Kraft Foods appealed a district court judgment affirming an arbitration award ordering back pay to production employees. The First Circuit upheld the arbitrator's decision, finding the back-pay remedy was within the arbitrator's authority despite the collective bargaining agreement's no-modification clause.

What This Ruling Means

**What Happened** Kraft Foods had a dispute with union workers represented by the Office & Professional Employees International Union. The company disagreed with an arbitration decision that ordered them to pay back wages to production employees. Kraft appealed this decision to federal court, arguing that the arbitrator didn't have the authority to make this award because their union contract included a "no-modification clause" - meaning the contract supposedly couldn't be changed or interpreted in ways that weren't explicitly written. **What the Court Decided** The First Circuit Court of Appeals sided with the workers and upheld the arbitration award.
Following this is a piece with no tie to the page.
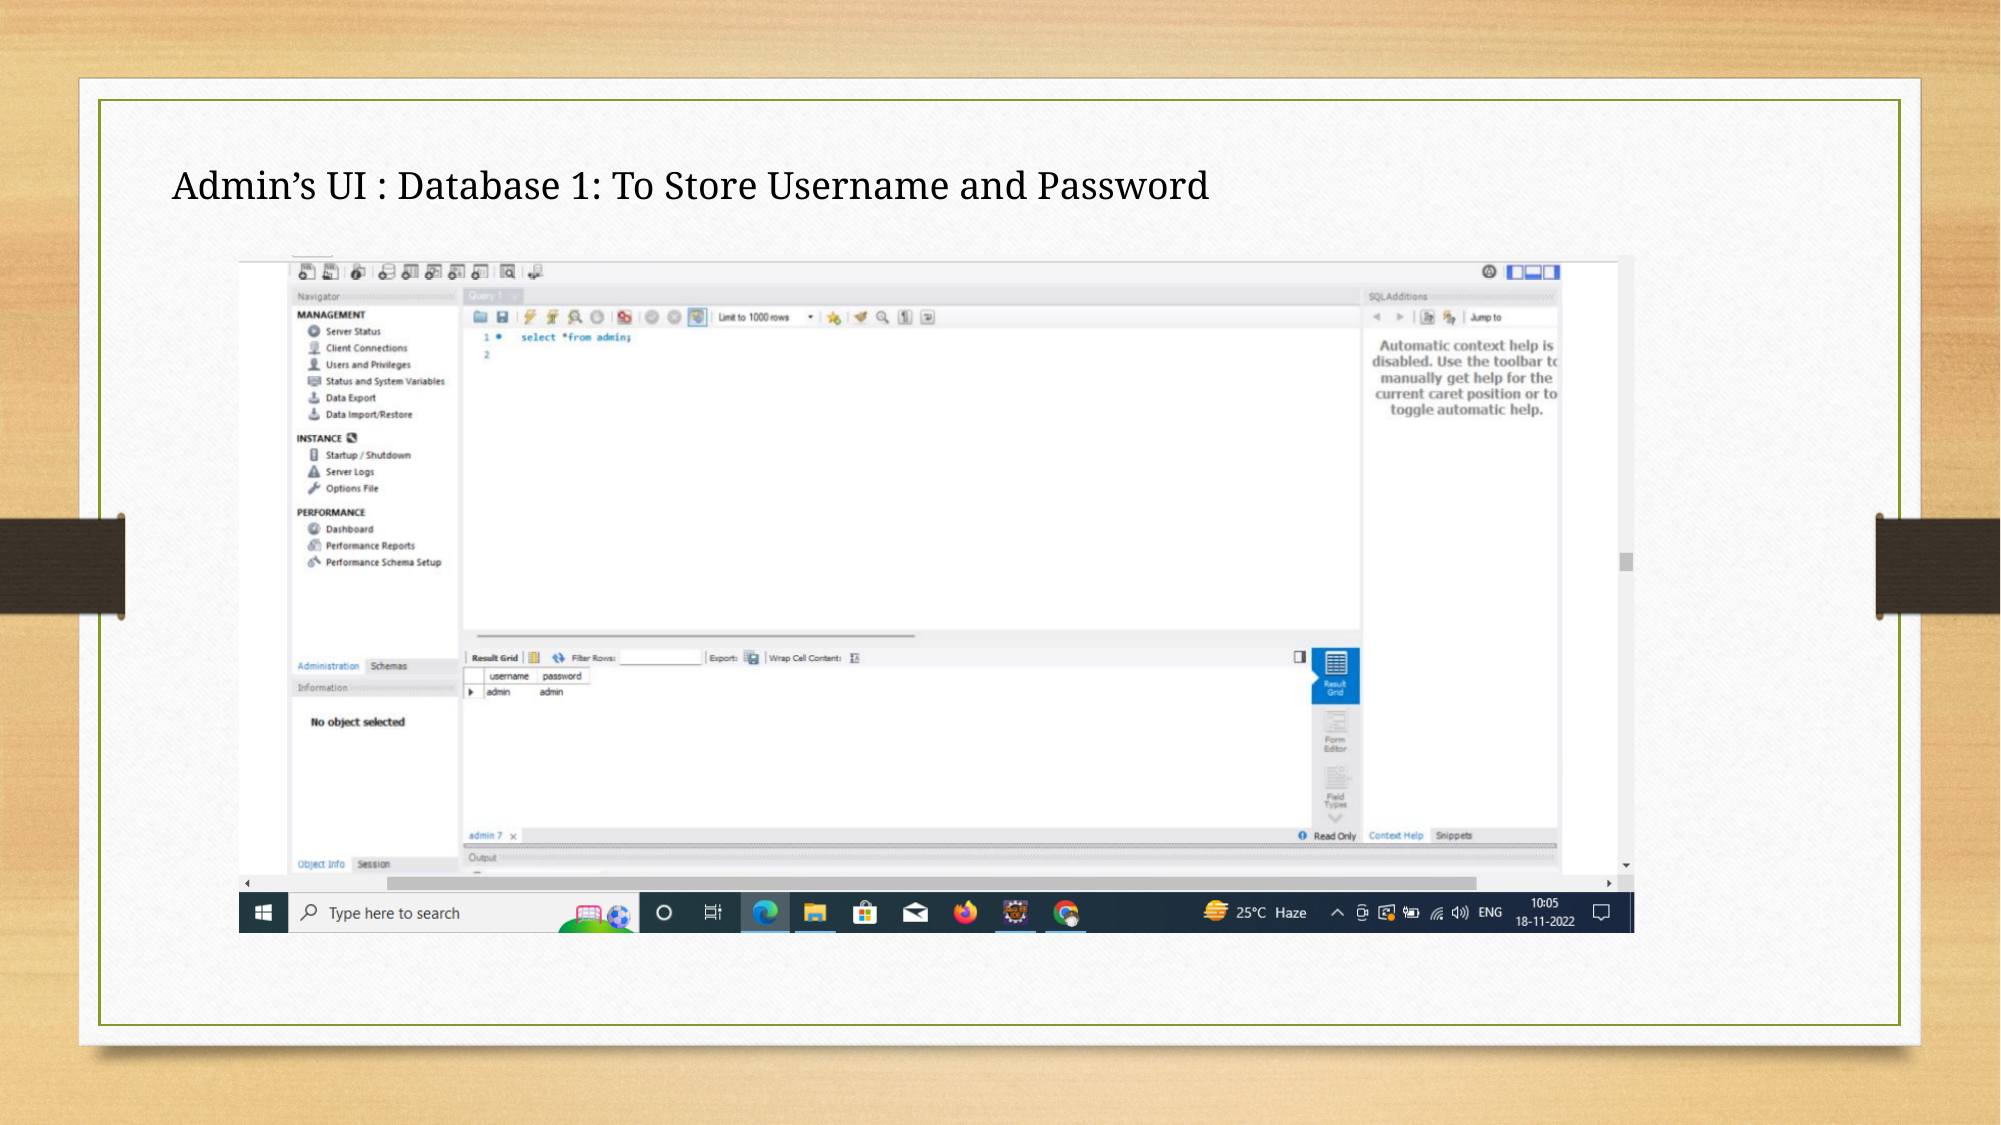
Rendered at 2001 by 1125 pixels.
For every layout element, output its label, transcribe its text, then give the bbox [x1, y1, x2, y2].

The court ruled that the arbitrator did have the authority to order back pay, even though the contract had a no-modification clause. The court found that awarding back pay was within the arbitrator's proper role of interpreting and enforcing the existing contract terms. **Why This Matters for Workers** This decision strengthens workers' rights in union arbitration cases. It shows that arbitrators can still provide meaningful remedies like back pay even when employers try to use contract language to limit those remedies. Workers can feel more confident that arbitration can result in real financial compensation when employers violate their rights.

This summary was generated to explain the ruling in plain English and is not legal advice.